Your PM asks: "How long do we need to run this A/B test?" Walk me through how you'd calculate the required sample size. What inputs do you need, and what happens if you get the inputs wrong?

Question

Accepted Answer

Four parameters that determine sample size

1. α (significance level): acceptable false positive rate. Typically 0.05.
2. β (Type II error rate): acceptable false negative rate. Power = 1-β. Typically target 80% or 90% power.
3. MDE (Minimum Detectable Effect): smallest effect size you care about detecting. This is a business decision.
4. Baseline metric and variance: current conversion rate (or metric mean and variance).

Formula for two-proportion z-test

For comparing two proportions p_control and p_treatment = p_control + δ:

n = (z_α/2 + z_β)² · [p_c(1-p_c) + p_t(1-p_t)] / δ²

For α=0.05 (two-tailed): z_α/2 = 1.96
For 80% power (β=0.20): z_β = 0.84
For 90% power (β=0.10): z_β = 1.28

Worked example

Baseline conversion rate: p_c = 0.10. You want to detect a 1 percentage point lift (MDE = δ = 0.01, so p_t = 0.11). α=0.05, 80% power.

n = (1.96 + 0.84)² · [0.10·0.90 + 0.11·0.89] / 0.01²
  = 7.84 · [0.09 + 0.0979] / 0.0001
  = 7.84 · 0.1879 / 0.0001
  ≈ 147,000 per variant

295k total users needed. At 50k users/day: ~6 days minimum.

Key levers: how to reduce sample size

Increase MDE: only detect larger effects. Costs you: you'll miss small but real improvements.

Increase α: accept more false positives. Uncommon but appropriate for low-stakes exploratory tests.

Reduce variance: use CUPED (controlled experiment using pre-experiment data). Regress post-experiment metric on pre-experiment metric, use residuals. Variance reduction of 50-70% is common, cutting sample size by same factor.

One-tailed test: if you only care about improvement (not degradation). Reduces n by ~20%. Use with caution.

What goes wrong with bad inputs

Overestimating the effect (optimism bias): the most common mistake. If you expect a 10% lift but actually get 2%, your test is wildly underpowered. You'll see p=0.3 and "fail to detect" an effect that's real.

Underestimating variance: metrics like revenue have high variance and heavy tails. Using a normal variance estimate from a sample can badly underestimate true variance. Run a pilot or use historical data.

Ignoring metric correlation: if control and treatment users aren't independent (e.g., social network effects, household-level experiments), standard error formulas underestimate true variance.

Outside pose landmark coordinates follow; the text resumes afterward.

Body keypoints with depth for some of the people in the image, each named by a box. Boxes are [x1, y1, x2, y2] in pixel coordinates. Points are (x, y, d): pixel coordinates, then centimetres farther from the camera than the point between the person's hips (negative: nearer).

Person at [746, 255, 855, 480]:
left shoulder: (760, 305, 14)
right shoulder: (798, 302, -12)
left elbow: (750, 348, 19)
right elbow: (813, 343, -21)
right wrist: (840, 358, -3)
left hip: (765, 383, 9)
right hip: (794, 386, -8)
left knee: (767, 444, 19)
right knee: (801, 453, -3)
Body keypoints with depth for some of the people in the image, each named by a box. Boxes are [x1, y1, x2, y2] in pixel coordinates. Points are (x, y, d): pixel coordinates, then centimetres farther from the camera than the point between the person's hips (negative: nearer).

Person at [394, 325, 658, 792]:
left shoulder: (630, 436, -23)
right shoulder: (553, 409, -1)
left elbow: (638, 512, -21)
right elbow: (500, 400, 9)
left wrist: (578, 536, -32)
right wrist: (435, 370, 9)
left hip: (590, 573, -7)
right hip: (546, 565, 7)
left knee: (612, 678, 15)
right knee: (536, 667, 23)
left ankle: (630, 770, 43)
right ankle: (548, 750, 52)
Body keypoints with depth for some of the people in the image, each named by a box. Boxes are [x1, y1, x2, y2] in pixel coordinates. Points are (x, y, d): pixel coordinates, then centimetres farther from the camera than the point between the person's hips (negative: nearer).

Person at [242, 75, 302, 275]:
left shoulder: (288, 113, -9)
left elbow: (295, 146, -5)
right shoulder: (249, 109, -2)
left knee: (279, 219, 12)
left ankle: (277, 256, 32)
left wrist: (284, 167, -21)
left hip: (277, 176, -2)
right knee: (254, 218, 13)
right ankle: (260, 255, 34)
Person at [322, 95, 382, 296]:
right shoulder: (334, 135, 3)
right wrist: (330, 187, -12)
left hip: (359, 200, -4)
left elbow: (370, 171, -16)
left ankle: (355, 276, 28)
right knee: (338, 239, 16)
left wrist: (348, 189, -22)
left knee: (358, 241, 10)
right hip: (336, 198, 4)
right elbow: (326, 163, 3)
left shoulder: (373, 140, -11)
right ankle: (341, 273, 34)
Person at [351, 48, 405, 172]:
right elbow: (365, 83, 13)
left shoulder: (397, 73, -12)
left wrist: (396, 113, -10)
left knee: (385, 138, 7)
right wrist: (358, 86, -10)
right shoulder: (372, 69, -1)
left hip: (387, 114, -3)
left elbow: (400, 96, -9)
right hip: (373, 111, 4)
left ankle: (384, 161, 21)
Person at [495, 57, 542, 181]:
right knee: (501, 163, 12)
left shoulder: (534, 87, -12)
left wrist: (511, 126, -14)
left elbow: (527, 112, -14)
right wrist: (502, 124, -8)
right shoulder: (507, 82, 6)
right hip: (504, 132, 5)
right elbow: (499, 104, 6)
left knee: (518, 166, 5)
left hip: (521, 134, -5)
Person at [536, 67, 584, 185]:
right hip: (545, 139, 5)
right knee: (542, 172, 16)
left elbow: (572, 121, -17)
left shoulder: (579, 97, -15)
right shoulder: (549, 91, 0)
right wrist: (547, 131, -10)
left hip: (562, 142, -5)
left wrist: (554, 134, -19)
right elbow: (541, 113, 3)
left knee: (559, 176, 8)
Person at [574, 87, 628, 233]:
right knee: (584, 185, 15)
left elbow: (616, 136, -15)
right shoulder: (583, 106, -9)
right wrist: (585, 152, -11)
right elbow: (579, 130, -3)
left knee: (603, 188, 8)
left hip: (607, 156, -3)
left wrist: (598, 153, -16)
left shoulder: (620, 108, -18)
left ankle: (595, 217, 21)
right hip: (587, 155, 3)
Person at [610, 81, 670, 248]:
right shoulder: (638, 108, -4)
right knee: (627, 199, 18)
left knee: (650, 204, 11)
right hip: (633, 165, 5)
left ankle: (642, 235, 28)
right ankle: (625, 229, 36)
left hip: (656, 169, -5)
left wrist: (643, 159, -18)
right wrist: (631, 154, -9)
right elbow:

Leads to false positives.

CUPED: variance reduction without more users

CUPED (Deng et al., 2013) was developed at Microsoft and is now standard at Airbnb, Netflix, Booking.com.

Y_cuped = Y - θ · (X - E[X])

Where X is the pre-experiment value of the metric (same users, before the test) and θ = Cov(Y, X) / Var(X).

Y_cuped has the same mean as Y but lower variance because X captures user-level baseline differences. With 60% variance reduction, you need 40% of the original sample size — a 2.5× speedup.

Running time vs sample size

Sample size is a user count, not a time budget. Convert:
days = n_total / (daily_active_users · randomization_rate)

But never stop early because you hit significance — this is peeking (multiple testing). Pre-commit to your sample size or use sequential testing.

Novelty effects

For UI changes, initial engagement is often inflated by novelty. Run for at least 1-2 weeks to let novelty decay, even if you hit your sample size faster.